According to an Australian case study, the most common cause of acute
flaccid paralysis of the lower limbs (up to 47% of cases) is GBS (5).
Malignant compression of the spinal cord (MCSC), whether it is caused by
a primary tumor localization or as the consequence of a metastasis, can
be divided into two types, depending on location: extradural (the most
frequent in adults, extending from the vertebral bodies or from
structures external to the dura mater) and intramedullary (14). Despite
their impact on morbidity and mortality, only a small amount of data on
the incidence of the disease are available in the pediatric population.
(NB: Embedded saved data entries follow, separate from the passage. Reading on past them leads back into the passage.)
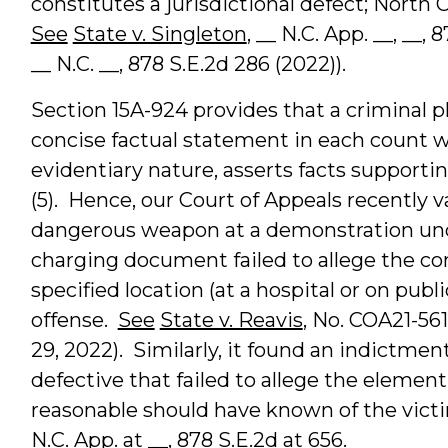
constitutes a jurisdictional defect; North 
See
State v. Singleton
, __ N.C. App. __, __, 
__ N.C. __, 878 S.E.2d 286 (2022)).
Section 15A-924 provides that a criminal p
concise factual statement in each count w
evidentiary nature, asserts facts supportin
(5). Hence, our Court of Appeals recently v
dangerous weapon at a demonstration und
charging document failed to allege the con
specified location (at a hospital or on publ
offense.
See
State v. Reavis
, No. COA21-56
29, 2022). Similarly, it found an indictmen
defective that failed to allege the elemen
reasonable should have known of the vict
N.C. App. at __, 878 S.E.2d at 656.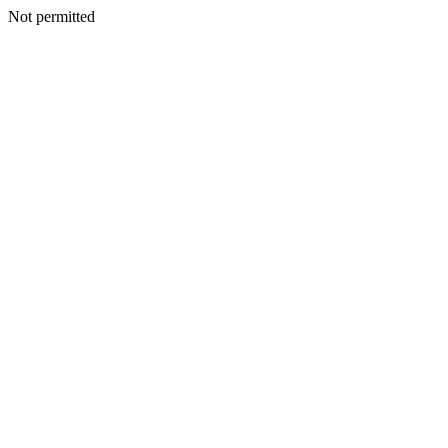
Not permitted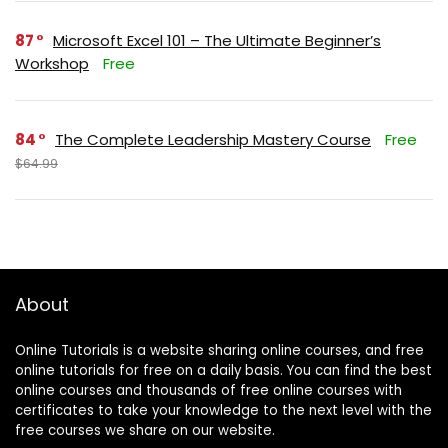
87
Microsoft Excel 101 – The Ultimate Beginner’s
Workshop
Free
84
The Complete Leadership Mastery Course
Free
$64.99
About
Online Tutorials is a website sharing online courses, and free
online tutorials for free on a daily basis. You can find the best
online courses and thousands of free online courses with
certificates to take your knowledge to the next level with the
free courses we share on our website.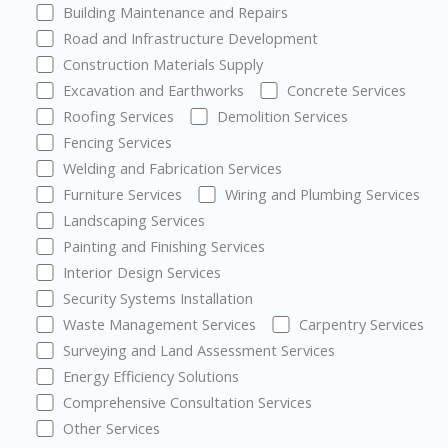
Building Maintenance and Repairs
Road and Infrastructure Development
Construction Materials Supply
Excavation and Earthworks
Concrete Services
Roofing Services
Demolition Services
Fencing Services
Welding and Fabrication Services
Furniture Services
Wiring and Plumbing Services
Landscaping Services
Painting and Finishing Services
Interior Design Services
Security Systems Installation
Waste Management Services
Carpentry Services
Surveying and Land Assessment Services
Energy Efficiency Solutions
Comprehensive Consultation Services
Other Services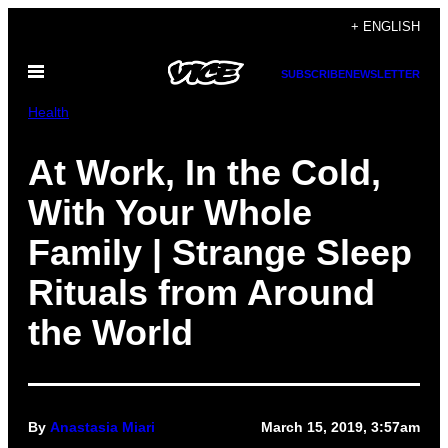
Skip
+ ENGLISH
to
Open
content
SUBSCRIBE
NEWSLETTER
Menu
Health
At Work, In the Cold,
With Your Whole
Family | Strange Sleep
Rituals from Around
the World
By
Anastasia Miari
March 15, 2019, 3:57am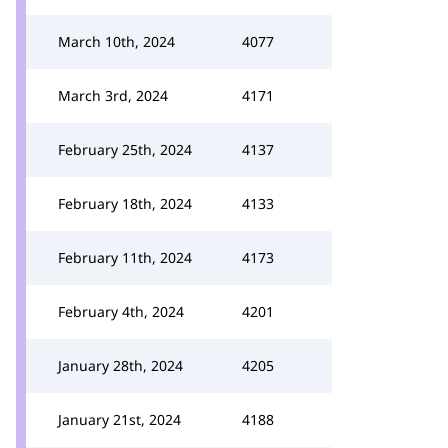
March 10th, 2024
4077
March 3rd, 2024
4171
February 25th, 2024
4137
February 18th, 2024
4133
February 11th, 2024
4173
February 4th, 2024
4201
January 28th, 2024
4205
January 21st, 2024
4188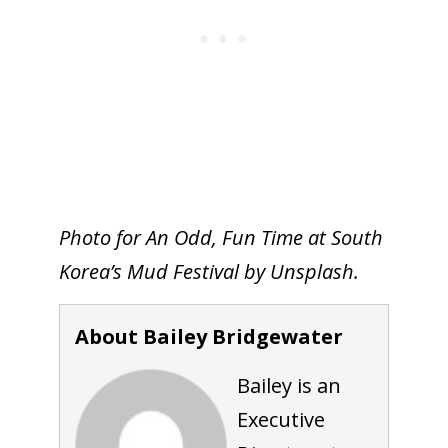
Photo for An Odd, Fun Time at South
Korea’s Mud Festival by Unsplash.
About Bailey Bridgewater
Bailey is an
Executive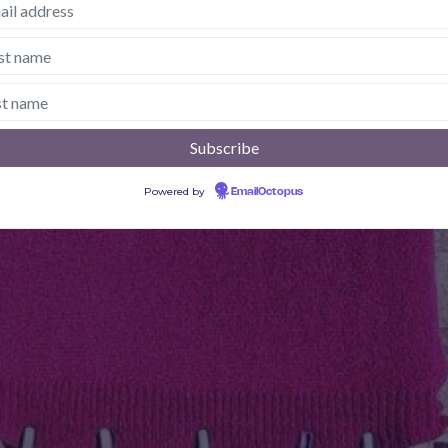
Powered by
EmailOctopus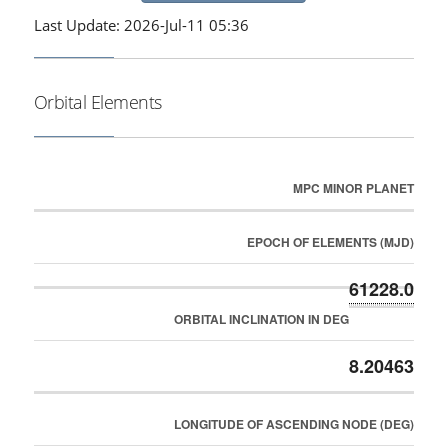
Last Update: 2026-Jul-11 05:36
Orbital Elements
MPC MINOR PLANET
EPOCH OF ELEMENTS (MJD)
61228.0
ORBITAL INCLINATION IN DEG
8.20463
LONGITUDE OF ASCENDING NODE (DEG)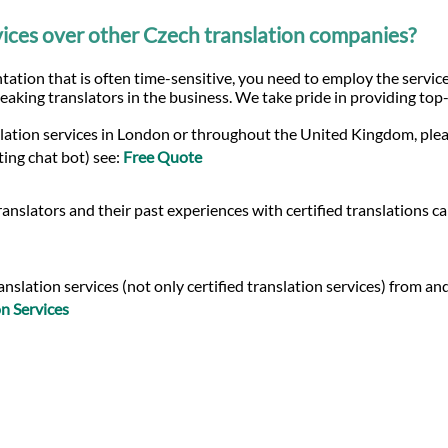
ices over other Czech translation companies?
ation that is often time-sensitive, you need to employ the service
eaking translators in the business. We take pride in providing top
slation services in London or throughout the United Kingdom, plea
ting chat bot) see:
Free Quote
anslators and their past experiences with certified translations c
slation services (not only certified translation services) from and
n Services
Acute spinal cord compression can occur in a not negligible percentage
of children with cancer, often at the time of diagnosis (15). Tumors
associated with medullary compression in childhood are shown on table 4.
In an italian case study in pediatric oncology, motor deficit was the
onset symptom of MCSC in all patients, while pain was reported in 60%
of cases and sphincter deficit in 43% (3). MRI is the diagnostic
technique of choice in all cases when there is suspicion of medullary
involvement (3). This exam should be carried out as soon as possible
because the neurological prognosis is strongly related to the promptness
of spinal cord decompression surgery (11). Complications of spinal cord
compression, such as urinary dysfunction, fecal incontinence,
spasticity, painful syndromes and psychological sequelae are complex
problems for children and adolescents (13). According to the latest 2013
guidelines of the American Association of Neurological Surgeons and the
Congress of Neurological Surgeons, the use of glucocorticoids in acute
traumatic spinal cord injury is no longer recommended.
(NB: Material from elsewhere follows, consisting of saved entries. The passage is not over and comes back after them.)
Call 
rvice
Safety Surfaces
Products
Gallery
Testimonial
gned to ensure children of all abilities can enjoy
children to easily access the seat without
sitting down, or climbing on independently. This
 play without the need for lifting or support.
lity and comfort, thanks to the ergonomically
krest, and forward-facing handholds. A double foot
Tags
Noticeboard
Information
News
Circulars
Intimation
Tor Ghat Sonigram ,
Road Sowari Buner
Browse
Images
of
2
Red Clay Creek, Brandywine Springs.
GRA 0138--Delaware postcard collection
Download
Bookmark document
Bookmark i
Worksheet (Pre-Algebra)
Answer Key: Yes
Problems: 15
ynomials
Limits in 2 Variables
The American Academy of Emergency Medicine states that glucocorticoid
treatment remains an acceptable option. Many experts affirm that there
are compelling and undeniable data justifying the clinical use of
glucocorticoids, particularly in patients with incomplete lesions. The
molecule to be used should be methylprednisolone, administered
intravenously. The therapeutic scheme is:
30 mg/kg in bolus in 15 minutes
After 45’, 5,4 mg/kg infused every hour for 23 hours. (18)
A bladder dysfunction can lead to difficulties in urination associated
with changes in intravesical pressure, an increased risk of infection
and kidney damage as well as a source of social distress. Urinary
symptoms can be very variable, ranging from an increase in urinary
frequency to a complete urinary retention. It is therefore mandatory to
perform a proper neurological examination (complete with evaluation of
sphincter function and reflexes), a mintional diary, to measure residual
post-mintional volumes and to execute urodynamic studies. Similarly, the
presence of neurogenic bowel can be a source of serious social distress
and skin impairment. Laxatives or anti-diarrheal drugs with pelvic floor
rehabilitation can improve sphincter control (14). On the other hand,
several studies show how neurological recovery in childhood is better
than in adulthood (6) thanks to the greater plasticity of the immature
spinal cord (7-8). In a recent work, the presence of residual muscle
activity in children, found in electromyography analysis of the motor
sites located below the level of injury, documents the existence of a
residual descending influence from the spinal motor circuits. This
observation, independently of its immediate functional relevance, can
represent an objective indicator of the potential recovery of both
intentional and postural motor function (16). Physiotherapy, following
damage to the spinal cord, is still one of the key processes in the
rehabilitation of the patient (9-10). Age at the time of diagnosis,
location and degree of spread of the spinal cord injury are the main
prognostic factors for the recovery of gait. Children under 5 years of
age, with incomplete injuries, located in thoracic or lumbar spine, have
the best chance of functional recovery thanks to physiotherapy (17).